Transcript: Connie Meng Review aired Monday, June 27, 2005
ENGAGED, the comic farce about Edwardian society by W.S.Gilbert of "Gilbert and Sullivan" fame is full of satirical humor. It has a remarkable resonance with today's materialistic society, despite the fact that it uses period language and is played in the style of the period. Even with all its farcical humor and ridiculous plot complexities, at bottom the play makes it clear that all the relationships are about money and in these characters' eyes money equals happiness.
ENGAGED is much funnier than most contemporary farces, perhaps partly because of its pointed social commentary. Consider the leading man's comment on marriage. "Marriage is like a lawsuit. Once you're in you can't get out and the expenses are enormous." He has an uncontrollable habit of proposing, which gets him in trouble with an obscure Scotch marriage law.
Speaking of Scotch, three of the characters speak with an almost impenetrable Scotch accent. I was told by one of the actors that the roles are written in dialect that's designed to be unintelligible. No matter - it's quite clear what's going on.

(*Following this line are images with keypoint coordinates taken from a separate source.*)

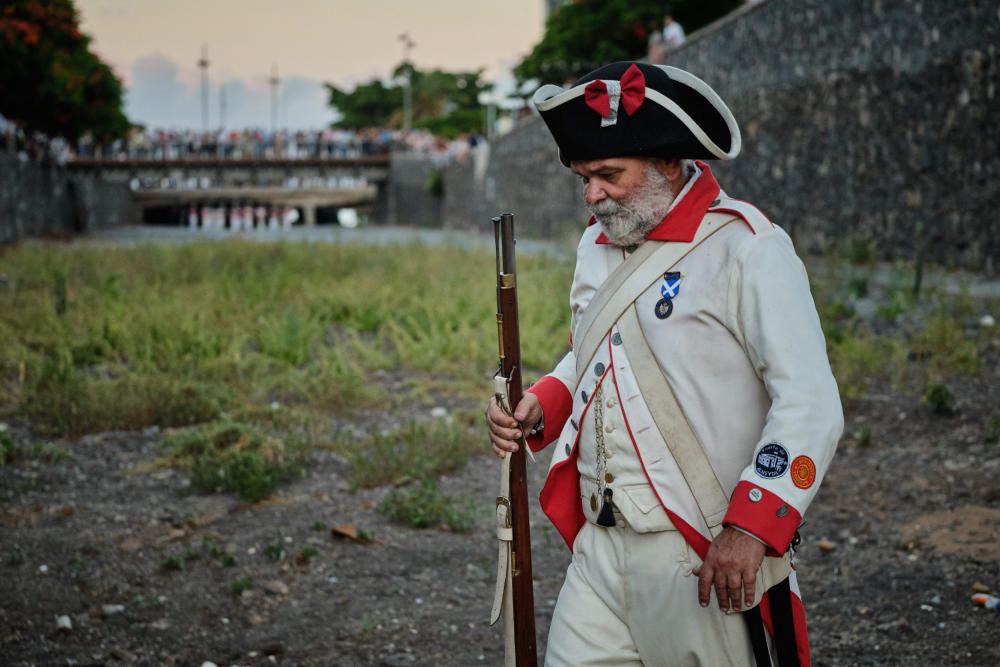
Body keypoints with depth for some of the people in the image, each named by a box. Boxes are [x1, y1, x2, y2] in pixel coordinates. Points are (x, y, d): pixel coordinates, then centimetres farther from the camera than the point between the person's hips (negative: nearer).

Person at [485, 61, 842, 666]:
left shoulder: (745, 249, -12)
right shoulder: (598, 246, 12)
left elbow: (810, 405, -16)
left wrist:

Chris Clavelli's set for Act I has a distinct period feel with its mountain drop and stone walls. Act II's set is a spiffy Edwardian drawing room, well lit by Iain Whitecross. Jean Brookman's costumes are lovely and right on target for the period.

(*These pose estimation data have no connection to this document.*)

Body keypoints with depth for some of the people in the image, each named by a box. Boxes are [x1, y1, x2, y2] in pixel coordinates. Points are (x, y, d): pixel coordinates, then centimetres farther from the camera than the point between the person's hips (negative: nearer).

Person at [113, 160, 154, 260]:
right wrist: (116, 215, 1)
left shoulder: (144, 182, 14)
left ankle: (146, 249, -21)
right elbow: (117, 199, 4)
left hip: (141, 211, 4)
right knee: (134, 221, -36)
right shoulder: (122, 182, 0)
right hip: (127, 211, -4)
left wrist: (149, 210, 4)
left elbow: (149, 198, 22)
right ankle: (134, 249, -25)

As I've come to expect at the Depot Theatre, the cast is very strong. The three Scots, Carrie Treadwell with her naive flirtatiousness, Tom Bolster with his fits of over emotional weeping and Shami McCormick with her subtle and very funny reactions are all very good. They're also fluent and consistent in the strange dialect.
Christine Siracusa as Belinda and Amanda Jones as Minnie are both excellent as fluttery delicate ladies who are actually tough as nails when it comes to marriage and finance. Rick Ford as Symperson, a man willing to bargain away his daughter and Price Waldman as Belvawney, a pseudo-romantic seeker for a wealthy wife, are also excellent.
Chris Flockton is wonderful as Cheviot Hill - the very name makes me giggle. To mis-quote a lyric, when he's not near the girl he loves, he loves the girl he's near. He's very good with both the style and the language. Mr. Flockton's constant and constantly failing attempts to control his amorous impulses are both hilarious and believable.
As a matter of fact, all the characters are believable. Director John Christopher Jones obviously believes, as I do, that farce must be grounded in reality in order to be genuinely funny. These actors are playing characters, not caricatures. Director Jones keeps the pace lively, the complex plot machinations spinning along and the laughs coming. The Depot Theatre made a good choice to open their season.
On a scale of one to five the Depot Theatre production of ENGAGED gets four and three-fourths boxcars. For North Country Public Radio I'm Connie Meng.